About this task: Filter this material down to the lines that contain the string "pixels", and return those lines.
#####
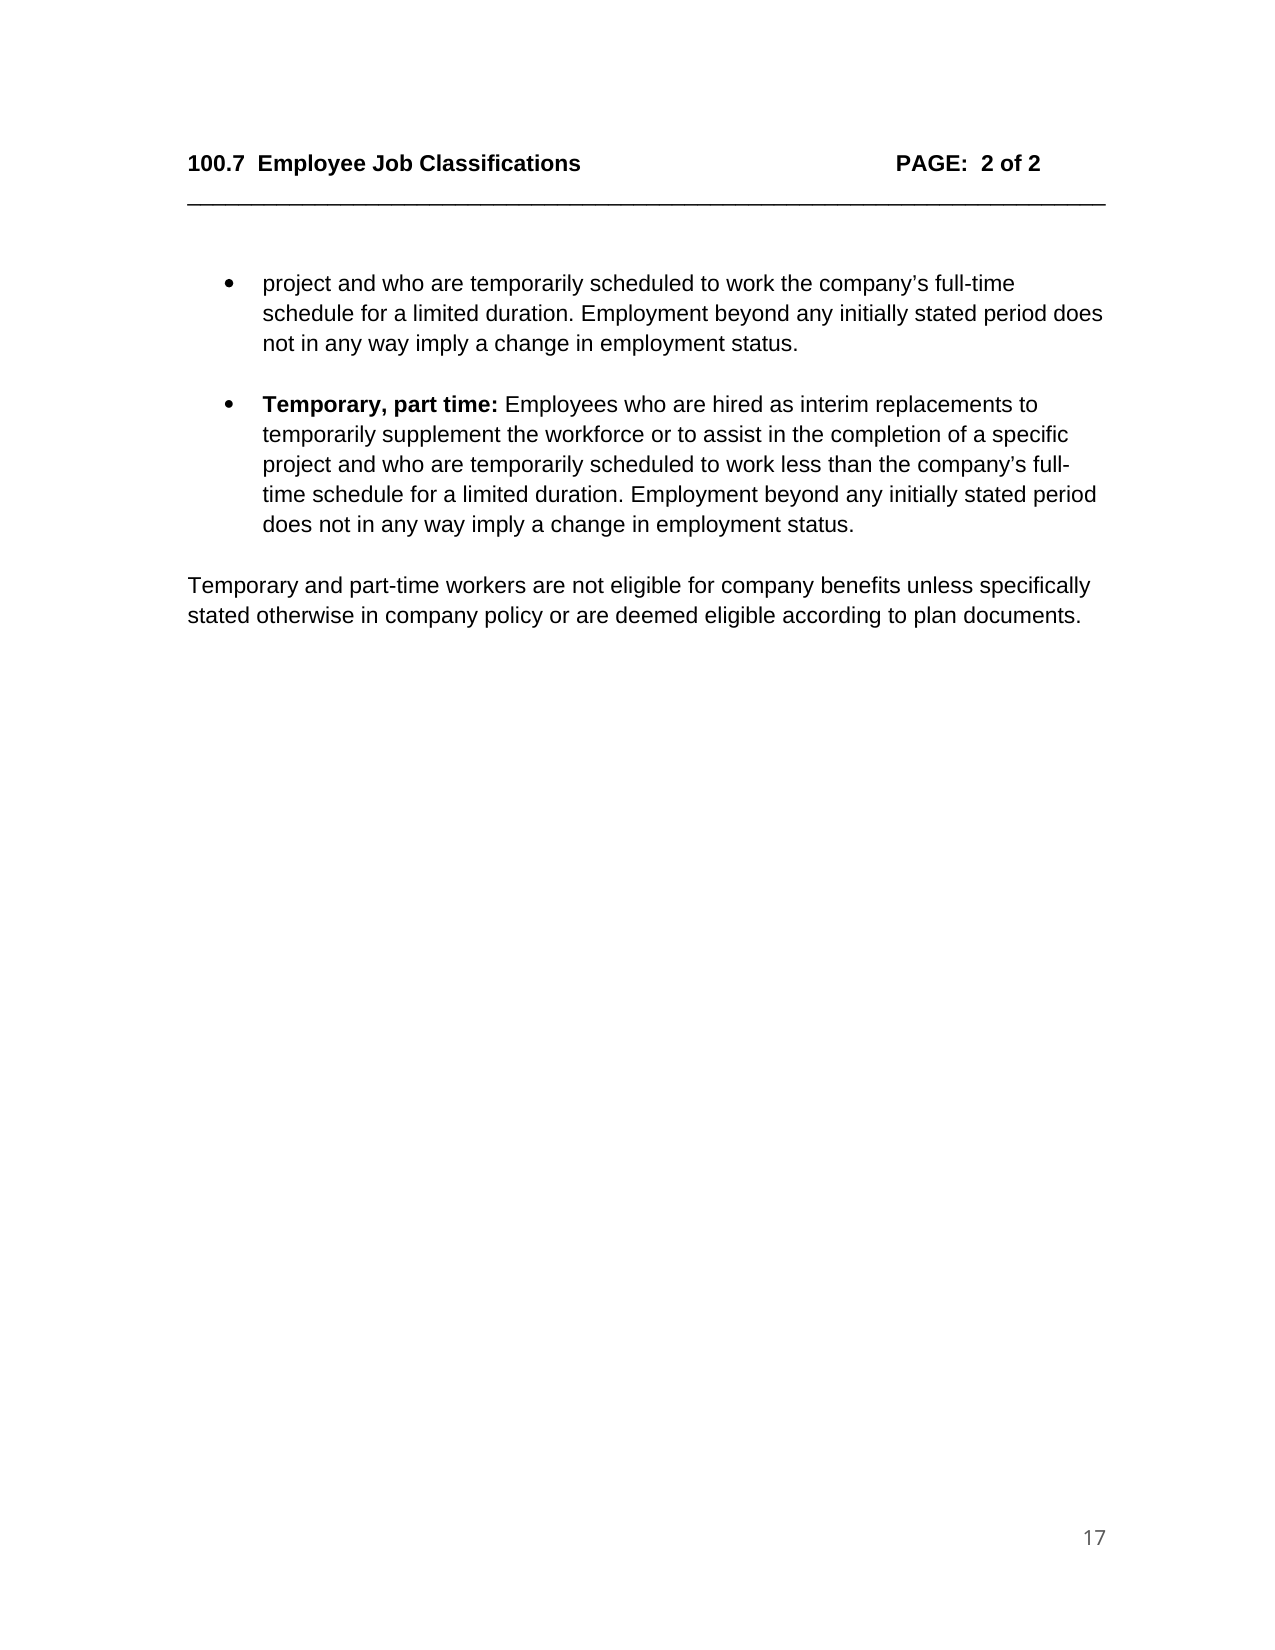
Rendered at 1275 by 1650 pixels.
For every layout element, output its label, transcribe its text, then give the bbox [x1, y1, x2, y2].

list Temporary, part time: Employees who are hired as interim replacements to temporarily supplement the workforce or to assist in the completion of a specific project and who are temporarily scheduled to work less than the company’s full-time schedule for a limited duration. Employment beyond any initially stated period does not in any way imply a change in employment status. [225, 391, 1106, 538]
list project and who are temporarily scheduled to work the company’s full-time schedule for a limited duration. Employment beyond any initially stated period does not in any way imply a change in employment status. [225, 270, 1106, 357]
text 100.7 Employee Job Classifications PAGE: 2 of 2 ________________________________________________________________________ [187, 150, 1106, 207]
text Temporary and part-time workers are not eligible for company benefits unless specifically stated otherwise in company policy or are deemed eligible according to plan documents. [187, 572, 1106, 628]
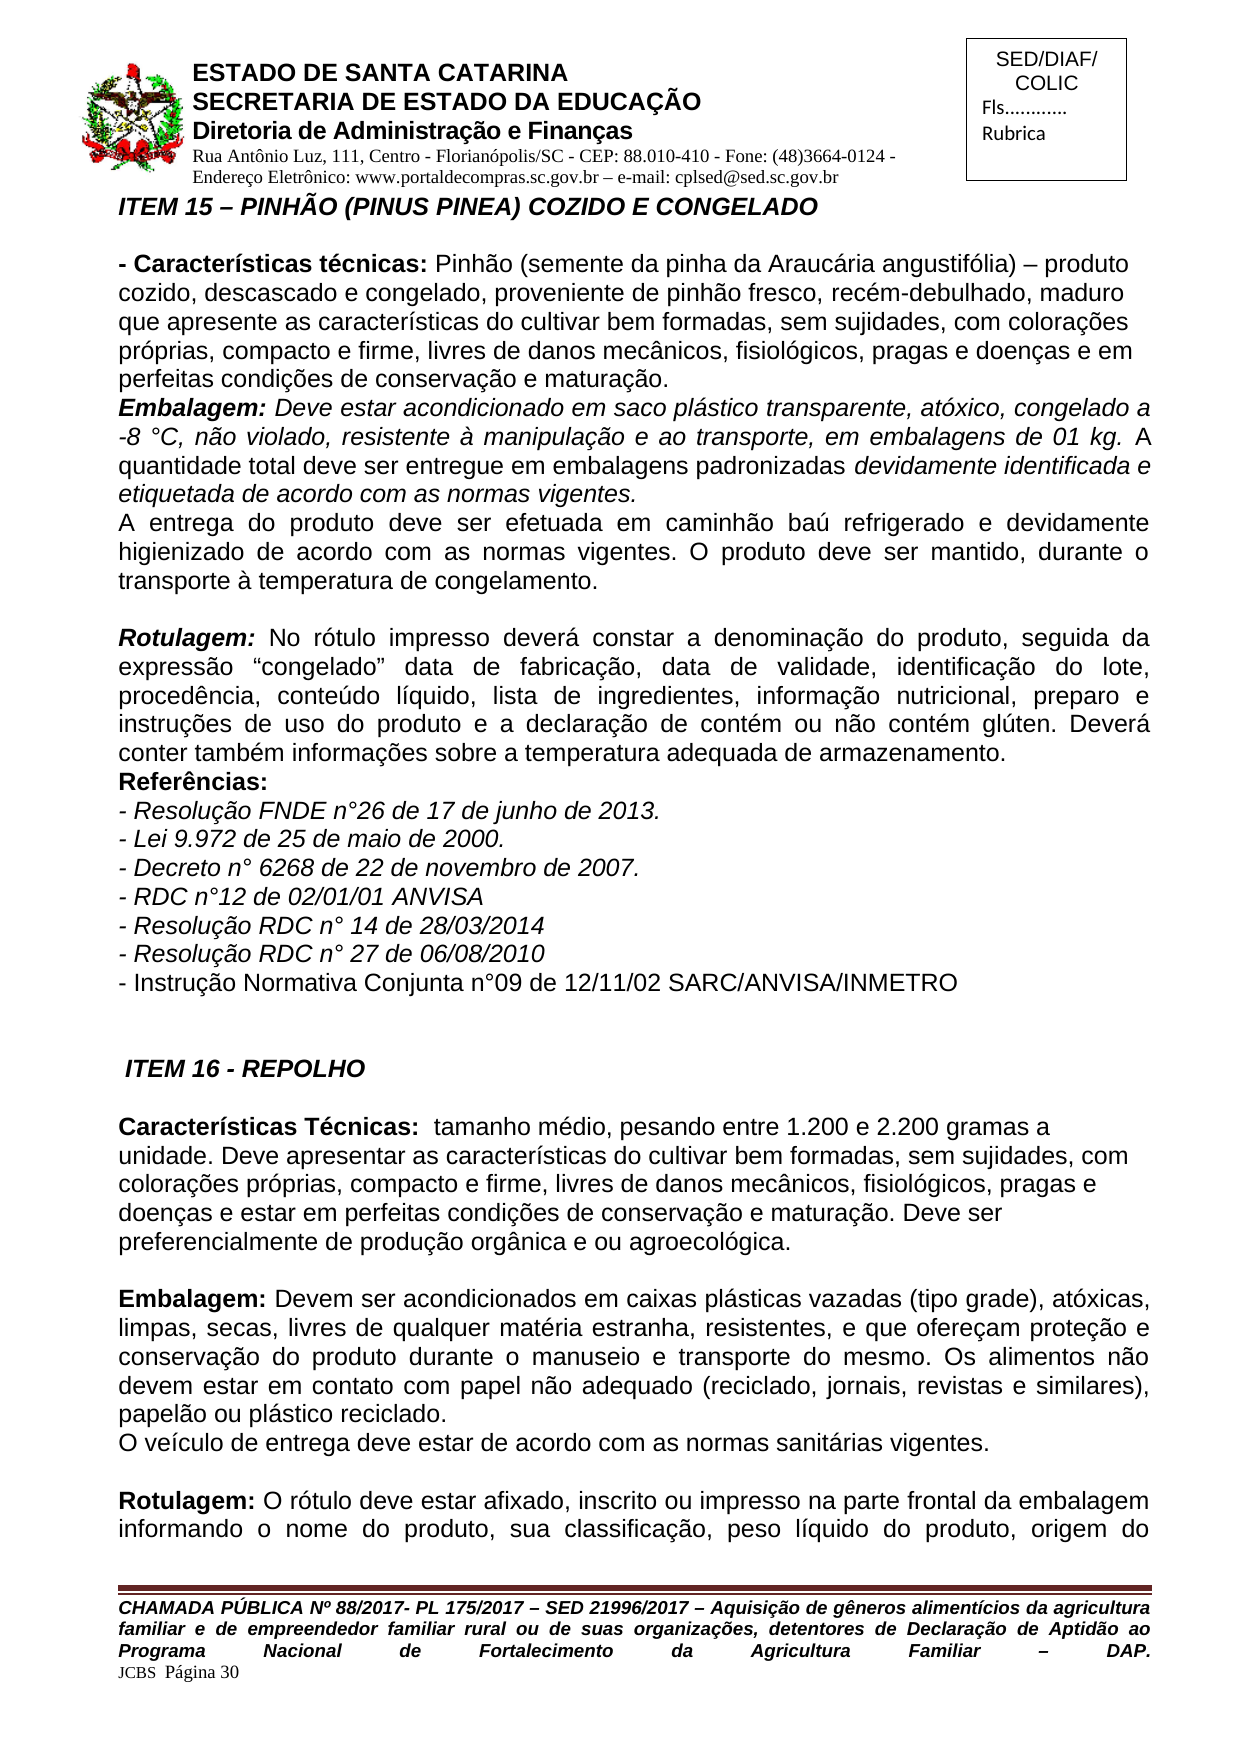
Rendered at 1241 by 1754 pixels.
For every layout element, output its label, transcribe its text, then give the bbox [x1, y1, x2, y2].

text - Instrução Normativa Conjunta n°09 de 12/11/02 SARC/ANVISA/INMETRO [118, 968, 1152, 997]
#####
Task answer:
Rendered at 1275 by 1650 pixels.
Rendered at 1241 by 1754 pixels.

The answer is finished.